STRAIGHT TALK
24 February 2023
President Ramaphosa got it absolutely wrong in his State of the Nation Address when he said we are a nation defined by resilience. On the contrary, we are a nation in a profoundly fragile position, facing the real prospect of total grid collapse and national anarchy.
Central control
The fragility of our nation really hit home this past week. Eskom implemented stage 7 loadshedding and lost its CEO (with COO soon to follow). And crime statistics were released for October to December 2022 showing South Africa’s murder rate is now 82 murders per day on average (up from 58 five years ago), which makes us more dangerous than the average war-torn country.
The problem with centralized power is that it puts all our eggs in one basket. For energy supply, that basket is Eskom. For safety, it is SAPS which is controlled by national government (though this fact seems to have escaped Minister in the Presidency Mondli Gungubele who criticized the DA during his SONA debate speech for Cape Town’s under-resourced police stations). Eskom and SAPS are both failing. Everyone is suffering. And we have nowhere else to turn. This is fragility, not resilience.
Nature knows best
To become a truly resilient nation, we need to learn from nature. Natural systems tend to be decentralised, allowing for innovation, adaptability, and regeneration, making them robust and resilient. Take energy generation. Every green leaf or blade of grass out there is a micro power plant. If one leaf or branch fails, the tree survives. If one tree fails, the forest survives.
Power to the people
This is essentially the message I sought to convey in my SONA reply speech. That South Africa has pursued a centralized system for long enough to feel the reality of the failure. That it is time to embrace a decentralised system where economic decision-making power is distributed across the nation by means of a market-driven economy, and where power to perform a function is located at the lowest effective level of government.
Viva la Devolution!
The DA is working hard to have powers over energy generation and policing devolved to competent governments in Cape Town and the Western Cape. We are making progress on both fronts, setting important precedents for other competent metros and provinces to follow. We strongly believe people must get good governance if they vote for it.
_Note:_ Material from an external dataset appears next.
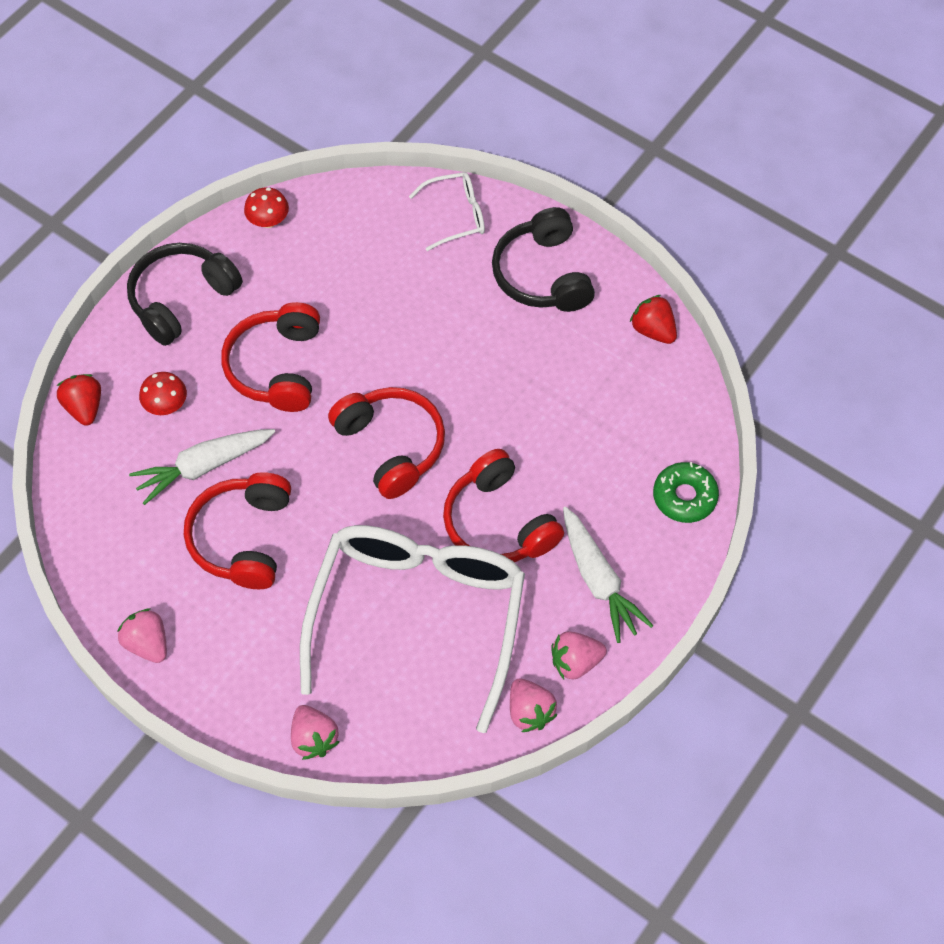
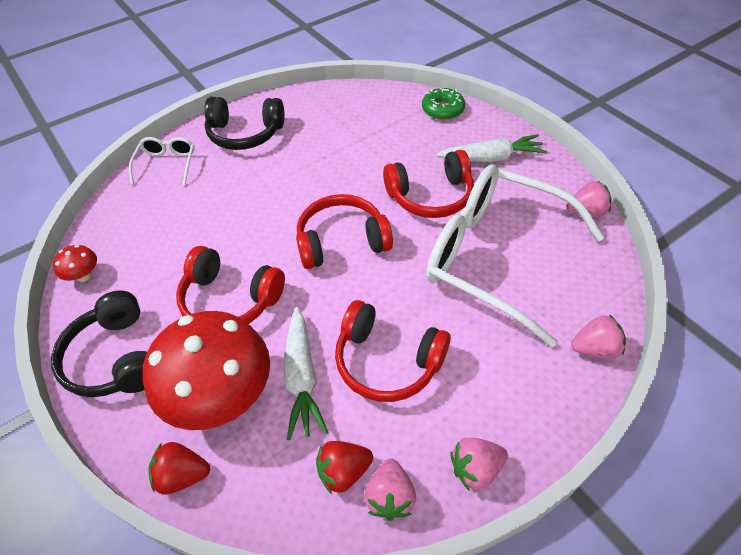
camera: 70 degrees left, 10 degrees down
(166, 405) = (221, 396): red mushroom -> red mushroom, size x2.44
(575, 662) = (551, 181): pink strawberry -> pink strawberry (390, 496)
(653, 330) = (317, 97): red strawberry -> red strawberry (344, 471)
By throwing open the energy market and doing everything possible to incentivise local power production, the City of Cape Town is building a resilient energy system for its residents, with the next bid round opening next month. It will take three years to wean the City off dependence on Eskom. But thereafter, residents will benefit from a decentralised system where they will never again have to contemplate the threat of total collapse.
Ground-breaking progress
Cape Town and the Western Cape are also constantly pushing the envelope on public safety, using political, legal and de facto processes to expand the functions and mandates of its Metro and LEAP police forces. The City scored a ground-breaking success last week when the Western Cape High Court granted its application to serve eviction notices to unlawful occupants of public spaces in the CBD. This was after the City made every effort to help them off the streets, including offers of dignified transitional shelter at NGO-run shelters and City-run Safe Spaces. The legal action is premised on the belief that a city’s public places serve important social and community purposes and must be open and available for all.
Tshwane
Other good news is that Cilliers Brink is the DA mayoral candidate for Tshwane. Brink is an extraordinarily capable individual who, as member of the mayoral committee for Corporate and Shared Services from 2016 to 2019, spearheaded the fight against irregular contracts entered into under Tshwane’s last ANC mayor. If he is elected, I am confident he will rise to the challenge of leading South Africa’s Capital City down the same path of good governance and devolution that Cape Town is blazing.
Conclusion
If we want to be a resilient nation, we’re going to have to fight and vote for decentralization. Power to the people!